Clinton spoke on a panel with former President George W. Bush that was closed to the media. Video of their moderated talk with IHS CERA Chairman Daniel Yergin was also prohibited.

But according to multiple people in the room, Clinton, surprisingly, agreed with Bush on many oil and gas issues, including criticism of delays in permitting offshore since last year’s Gulf of Mexico spill.

“Bush said all the things you’d expect him to say” on oil and gas issues, said Jim Noe, senior vice president at Hercules Offshore and executive director of the pro-drilling Shallow Water Energy Security Coalition. But Clinton added, “You’d be surprised to know that I agree with all that,” according to Noe and others in the room.

Clinton said there are “ridiculous delays in permitting when our economy doesn’t need it,” according to Noe and others.

“That was the most surprising thing they said,” Noe said.

The two former presidents both generally agreed on the need to get offshore drilling workers back on the job.

Clinton and Bush also agreed on the need for more domestic shale gas production, with Clinton noting that it has been done safely for years in his home state of Arkansas.

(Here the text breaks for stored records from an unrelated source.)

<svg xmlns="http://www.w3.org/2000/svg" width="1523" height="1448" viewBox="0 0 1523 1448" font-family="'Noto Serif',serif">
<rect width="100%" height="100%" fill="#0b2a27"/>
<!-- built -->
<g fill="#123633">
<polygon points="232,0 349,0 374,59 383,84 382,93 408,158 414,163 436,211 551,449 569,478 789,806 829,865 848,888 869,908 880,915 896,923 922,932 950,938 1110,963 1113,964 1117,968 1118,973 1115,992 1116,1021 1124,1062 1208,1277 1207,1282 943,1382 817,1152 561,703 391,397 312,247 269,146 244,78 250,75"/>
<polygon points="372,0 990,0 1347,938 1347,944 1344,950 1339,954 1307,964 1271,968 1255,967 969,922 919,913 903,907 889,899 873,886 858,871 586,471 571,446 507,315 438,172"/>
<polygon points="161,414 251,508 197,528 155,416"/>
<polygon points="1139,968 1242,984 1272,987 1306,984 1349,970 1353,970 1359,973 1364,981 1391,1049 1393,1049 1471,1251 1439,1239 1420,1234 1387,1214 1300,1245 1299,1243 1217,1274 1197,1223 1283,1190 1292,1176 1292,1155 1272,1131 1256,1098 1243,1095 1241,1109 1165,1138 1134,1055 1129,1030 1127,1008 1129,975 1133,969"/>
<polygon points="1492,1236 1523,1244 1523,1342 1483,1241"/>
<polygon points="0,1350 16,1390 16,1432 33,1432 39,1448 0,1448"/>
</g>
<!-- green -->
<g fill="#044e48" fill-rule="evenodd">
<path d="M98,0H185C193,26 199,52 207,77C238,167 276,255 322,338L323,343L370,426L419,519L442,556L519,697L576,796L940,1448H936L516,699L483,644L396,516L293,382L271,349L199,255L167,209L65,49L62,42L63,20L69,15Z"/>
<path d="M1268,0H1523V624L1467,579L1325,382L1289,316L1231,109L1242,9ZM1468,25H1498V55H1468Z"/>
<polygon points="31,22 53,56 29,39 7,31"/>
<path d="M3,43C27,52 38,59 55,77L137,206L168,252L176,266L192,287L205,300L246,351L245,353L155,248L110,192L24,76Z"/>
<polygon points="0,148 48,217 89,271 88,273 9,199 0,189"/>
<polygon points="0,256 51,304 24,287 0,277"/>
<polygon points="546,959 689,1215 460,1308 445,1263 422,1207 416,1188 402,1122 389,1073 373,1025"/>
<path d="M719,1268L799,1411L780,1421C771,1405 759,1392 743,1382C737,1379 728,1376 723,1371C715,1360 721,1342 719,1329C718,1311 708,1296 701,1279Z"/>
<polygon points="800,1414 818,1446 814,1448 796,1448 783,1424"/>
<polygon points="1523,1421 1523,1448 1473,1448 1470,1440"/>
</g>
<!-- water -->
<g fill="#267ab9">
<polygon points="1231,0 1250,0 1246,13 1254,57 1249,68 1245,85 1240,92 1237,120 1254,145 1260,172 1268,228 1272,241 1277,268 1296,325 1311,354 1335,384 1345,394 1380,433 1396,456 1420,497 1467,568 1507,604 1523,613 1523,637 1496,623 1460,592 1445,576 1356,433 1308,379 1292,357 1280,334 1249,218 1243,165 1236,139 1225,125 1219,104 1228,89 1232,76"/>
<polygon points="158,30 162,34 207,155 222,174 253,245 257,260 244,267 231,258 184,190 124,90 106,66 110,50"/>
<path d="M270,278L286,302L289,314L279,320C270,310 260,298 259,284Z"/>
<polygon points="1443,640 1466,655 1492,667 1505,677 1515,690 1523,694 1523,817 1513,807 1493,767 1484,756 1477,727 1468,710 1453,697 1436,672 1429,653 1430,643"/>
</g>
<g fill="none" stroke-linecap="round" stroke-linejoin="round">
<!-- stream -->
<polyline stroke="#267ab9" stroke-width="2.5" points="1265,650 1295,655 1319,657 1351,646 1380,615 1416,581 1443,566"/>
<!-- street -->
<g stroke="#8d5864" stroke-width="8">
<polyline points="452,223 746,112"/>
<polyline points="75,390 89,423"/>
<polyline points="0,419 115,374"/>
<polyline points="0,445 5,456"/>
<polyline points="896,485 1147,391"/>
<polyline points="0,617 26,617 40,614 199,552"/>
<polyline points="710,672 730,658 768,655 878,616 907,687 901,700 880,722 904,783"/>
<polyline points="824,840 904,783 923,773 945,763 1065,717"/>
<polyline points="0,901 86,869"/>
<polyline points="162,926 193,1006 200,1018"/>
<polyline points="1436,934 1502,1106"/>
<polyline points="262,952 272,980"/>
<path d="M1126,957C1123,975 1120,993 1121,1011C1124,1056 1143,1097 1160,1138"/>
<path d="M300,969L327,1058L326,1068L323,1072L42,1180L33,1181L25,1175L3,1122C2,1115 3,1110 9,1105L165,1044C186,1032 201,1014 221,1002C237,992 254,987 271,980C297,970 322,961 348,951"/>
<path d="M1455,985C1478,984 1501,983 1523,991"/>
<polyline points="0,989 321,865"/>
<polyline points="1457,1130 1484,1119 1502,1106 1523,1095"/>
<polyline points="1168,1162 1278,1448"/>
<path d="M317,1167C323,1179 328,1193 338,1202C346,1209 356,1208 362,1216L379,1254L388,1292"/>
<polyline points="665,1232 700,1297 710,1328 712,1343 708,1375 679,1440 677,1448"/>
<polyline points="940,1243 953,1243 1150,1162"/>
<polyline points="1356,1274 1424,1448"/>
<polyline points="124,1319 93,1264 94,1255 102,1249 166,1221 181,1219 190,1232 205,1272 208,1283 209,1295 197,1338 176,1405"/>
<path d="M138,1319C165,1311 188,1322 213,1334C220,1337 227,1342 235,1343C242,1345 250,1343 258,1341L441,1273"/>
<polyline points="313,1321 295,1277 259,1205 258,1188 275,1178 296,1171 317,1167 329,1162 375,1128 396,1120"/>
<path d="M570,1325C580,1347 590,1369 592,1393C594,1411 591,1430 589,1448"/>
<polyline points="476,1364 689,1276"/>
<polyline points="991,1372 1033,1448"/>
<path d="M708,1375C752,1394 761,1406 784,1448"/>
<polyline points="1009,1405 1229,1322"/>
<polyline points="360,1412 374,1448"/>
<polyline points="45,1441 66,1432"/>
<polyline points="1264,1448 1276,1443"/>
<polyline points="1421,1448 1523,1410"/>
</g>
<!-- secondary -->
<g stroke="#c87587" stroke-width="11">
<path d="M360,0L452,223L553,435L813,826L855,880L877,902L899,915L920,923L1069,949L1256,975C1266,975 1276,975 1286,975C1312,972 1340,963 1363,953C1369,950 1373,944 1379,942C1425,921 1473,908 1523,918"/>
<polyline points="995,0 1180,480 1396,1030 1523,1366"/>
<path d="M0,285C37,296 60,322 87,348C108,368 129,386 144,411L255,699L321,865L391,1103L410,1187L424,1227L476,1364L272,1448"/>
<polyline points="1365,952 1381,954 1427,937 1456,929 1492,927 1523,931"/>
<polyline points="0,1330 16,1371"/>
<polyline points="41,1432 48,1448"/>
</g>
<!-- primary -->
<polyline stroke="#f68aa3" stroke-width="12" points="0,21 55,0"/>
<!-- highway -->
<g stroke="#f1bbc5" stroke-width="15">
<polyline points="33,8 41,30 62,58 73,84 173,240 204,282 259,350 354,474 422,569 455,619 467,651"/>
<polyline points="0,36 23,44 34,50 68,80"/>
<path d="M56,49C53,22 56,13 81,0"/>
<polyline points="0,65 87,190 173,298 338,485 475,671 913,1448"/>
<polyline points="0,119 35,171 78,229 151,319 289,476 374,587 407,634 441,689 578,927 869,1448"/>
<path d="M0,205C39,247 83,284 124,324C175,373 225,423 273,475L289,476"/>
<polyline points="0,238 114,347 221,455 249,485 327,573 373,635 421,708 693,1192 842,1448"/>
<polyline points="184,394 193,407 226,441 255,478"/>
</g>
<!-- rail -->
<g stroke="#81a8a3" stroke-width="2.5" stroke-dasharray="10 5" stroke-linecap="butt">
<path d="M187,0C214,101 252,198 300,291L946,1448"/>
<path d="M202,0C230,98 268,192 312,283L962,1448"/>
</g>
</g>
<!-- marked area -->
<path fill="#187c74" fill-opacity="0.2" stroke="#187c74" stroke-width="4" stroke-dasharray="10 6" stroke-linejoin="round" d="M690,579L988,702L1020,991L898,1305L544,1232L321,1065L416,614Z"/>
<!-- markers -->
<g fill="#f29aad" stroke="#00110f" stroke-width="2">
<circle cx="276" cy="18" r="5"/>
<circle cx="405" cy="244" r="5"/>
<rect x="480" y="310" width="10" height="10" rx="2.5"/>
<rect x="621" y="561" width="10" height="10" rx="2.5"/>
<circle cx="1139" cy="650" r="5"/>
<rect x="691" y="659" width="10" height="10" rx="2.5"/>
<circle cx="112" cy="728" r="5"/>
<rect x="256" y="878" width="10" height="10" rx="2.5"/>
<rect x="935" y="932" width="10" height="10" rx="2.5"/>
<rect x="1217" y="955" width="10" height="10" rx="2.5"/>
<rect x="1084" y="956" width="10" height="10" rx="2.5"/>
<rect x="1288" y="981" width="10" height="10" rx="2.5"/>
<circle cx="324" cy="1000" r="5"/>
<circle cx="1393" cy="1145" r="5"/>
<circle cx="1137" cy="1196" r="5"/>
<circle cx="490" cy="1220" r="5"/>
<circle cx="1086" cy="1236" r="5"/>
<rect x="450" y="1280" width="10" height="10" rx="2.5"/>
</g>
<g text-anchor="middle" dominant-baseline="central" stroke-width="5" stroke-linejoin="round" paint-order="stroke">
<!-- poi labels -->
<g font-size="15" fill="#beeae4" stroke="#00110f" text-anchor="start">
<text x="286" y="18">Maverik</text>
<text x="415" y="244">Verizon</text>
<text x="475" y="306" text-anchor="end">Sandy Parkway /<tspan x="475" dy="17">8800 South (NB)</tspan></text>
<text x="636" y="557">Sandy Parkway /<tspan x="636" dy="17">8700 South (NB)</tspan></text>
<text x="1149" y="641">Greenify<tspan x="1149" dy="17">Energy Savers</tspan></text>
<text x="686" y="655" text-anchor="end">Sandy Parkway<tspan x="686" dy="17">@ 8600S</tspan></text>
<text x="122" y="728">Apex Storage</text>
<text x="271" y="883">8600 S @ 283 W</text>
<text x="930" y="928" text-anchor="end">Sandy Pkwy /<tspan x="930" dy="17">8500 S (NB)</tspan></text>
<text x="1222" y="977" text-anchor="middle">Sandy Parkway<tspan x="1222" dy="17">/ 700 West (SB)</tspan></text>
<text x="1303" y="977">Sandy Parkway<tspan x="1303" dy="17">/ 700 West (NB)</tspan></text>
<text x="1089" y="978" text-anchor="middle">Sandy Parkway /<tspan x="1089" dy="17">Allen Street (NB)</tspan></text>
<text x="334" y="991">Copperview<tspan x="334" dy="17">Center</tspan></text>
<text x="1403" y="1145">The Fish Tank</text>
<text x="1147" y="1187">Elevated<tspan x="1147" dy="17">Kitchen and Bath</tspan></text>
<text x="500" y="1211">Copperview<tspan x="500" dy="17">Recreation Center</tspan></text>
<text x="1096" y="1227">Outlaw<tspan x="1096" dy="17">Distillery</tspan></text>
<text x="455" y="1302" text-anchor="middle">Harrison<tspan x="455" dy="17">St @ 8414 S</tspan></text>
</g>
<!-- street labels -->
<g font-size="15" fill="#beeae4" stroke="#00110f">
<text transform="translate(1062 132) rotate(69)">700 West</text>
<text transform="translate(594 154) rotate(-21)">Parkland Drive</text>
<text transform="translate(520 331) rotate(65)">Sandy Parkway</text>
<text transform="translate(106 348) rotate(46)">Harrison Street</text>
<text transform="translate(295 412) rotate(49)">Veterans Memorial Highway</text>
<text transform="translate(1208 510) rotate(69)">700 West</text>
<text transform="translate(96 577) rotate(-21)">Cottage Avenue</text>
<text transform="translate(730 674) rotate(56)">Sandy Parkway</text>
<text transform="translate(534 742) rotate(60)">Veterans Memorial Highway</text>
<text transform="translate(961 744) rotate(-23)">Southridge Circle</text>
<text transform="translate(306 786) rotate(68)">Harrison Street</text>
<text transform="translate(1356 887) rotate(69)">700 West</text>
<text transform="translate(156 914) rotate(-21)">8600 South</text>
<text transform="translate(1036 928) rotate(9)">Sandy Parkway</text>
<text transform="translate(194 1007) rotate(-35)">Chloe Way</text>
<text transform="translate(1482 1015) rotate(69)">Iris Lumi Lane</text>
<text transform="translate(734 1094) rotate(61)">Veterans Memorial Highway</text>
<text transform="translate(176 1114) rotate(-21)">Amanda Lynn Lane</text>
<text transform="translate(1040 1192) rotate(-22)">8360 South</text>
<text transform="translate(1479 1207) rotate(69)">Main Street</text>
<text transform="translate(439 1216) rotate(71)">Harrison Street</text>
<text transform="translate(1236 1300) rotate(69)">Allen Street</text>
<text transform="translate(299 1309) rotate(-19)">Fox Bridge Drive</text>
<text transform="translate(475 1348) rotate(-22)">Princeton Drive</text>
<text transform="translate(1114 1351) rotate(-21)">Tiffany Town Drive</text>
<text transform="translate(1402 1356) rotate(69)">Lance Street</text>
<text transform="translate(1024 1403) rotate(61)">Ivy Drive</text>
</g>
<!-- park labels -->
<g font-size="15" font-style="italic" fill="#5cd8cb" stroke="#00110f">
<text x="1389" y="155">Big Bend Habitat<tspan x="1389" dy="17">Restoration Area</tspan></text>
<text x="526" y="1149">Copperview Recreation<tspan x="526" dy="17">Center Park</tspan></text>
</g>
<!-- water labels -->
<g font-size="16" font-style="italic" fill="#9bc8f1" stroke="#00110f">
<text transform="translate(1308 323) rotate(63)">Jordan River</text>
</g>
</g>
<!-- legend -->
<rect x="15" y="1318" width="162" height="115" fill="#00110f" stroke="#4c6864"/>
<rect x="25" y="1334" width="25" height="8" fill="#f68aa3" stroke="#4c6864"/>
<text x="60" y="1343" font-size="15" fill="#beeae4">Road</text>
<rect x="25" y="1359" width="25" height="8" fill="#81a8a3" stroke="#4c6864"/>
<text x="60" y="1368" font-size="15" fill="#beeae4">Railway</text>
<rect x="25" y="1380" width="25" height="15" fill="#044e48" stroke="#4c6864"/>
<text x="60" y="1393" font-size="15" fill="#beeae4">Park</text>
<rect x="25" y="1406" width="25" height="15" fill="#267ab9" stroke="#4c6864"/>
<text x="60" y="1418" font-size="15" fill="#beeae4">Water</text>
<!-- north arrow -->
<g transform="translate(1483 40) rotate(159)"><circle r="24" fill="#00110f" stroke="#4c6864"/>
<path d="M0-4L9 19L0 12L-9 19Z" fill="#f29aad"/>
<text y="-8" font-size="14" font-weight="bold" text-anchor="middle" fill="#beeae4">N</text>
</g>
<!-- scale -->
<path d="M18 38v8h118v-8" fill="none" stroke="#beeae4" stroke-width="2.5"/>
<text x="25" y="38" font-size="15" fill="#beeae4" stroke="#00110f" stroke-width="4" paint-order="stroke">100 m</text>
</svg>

Bush — who referred to oil and gas in the discussion as “hydrocarbons” — described the anti-hydrocarbon sentiment in Washington as “dangerous.” He said while there is a need to develop new energy technologies, “we have to be prosperous in order to afford those technologies and, in order to be prosperous, we need to drill,” according to Noe.

Clinton was more cautious about expanding nuclear energy production, noting that can take a long time and is expensive. He also praised Bush for expanding wind energy in Texas as governor.

Energy only came up among the last couple of questions from the audience, with the discussion dominated by talk of the geopolitics of the Middle East and anecdotes and memories.

Clinton also said he was supportive of enacting a no-fly zone in Libya at a time when the Obama administration and other experts in the region are urging caution, according to witnesses.

The panel with the two presidents closed out the weeklong IHS CERA, which included more than 2,200 Obama administration officials, industry executives, former diplomats and others. The Clinton-Bush event was the only one at the conference that was closed off to the media, at the request of the former presidents.

Friday, President Barack Obama pushed back against Republican critics who blame his administration's policies for high gas prices.

Obama said that domestic oil refiners aren't seeing a supply shortage — they're operating at near-full capacity. Instead, he said the recent price increases come from global market unease and economic recovery in fast-growing China, India and Brazil.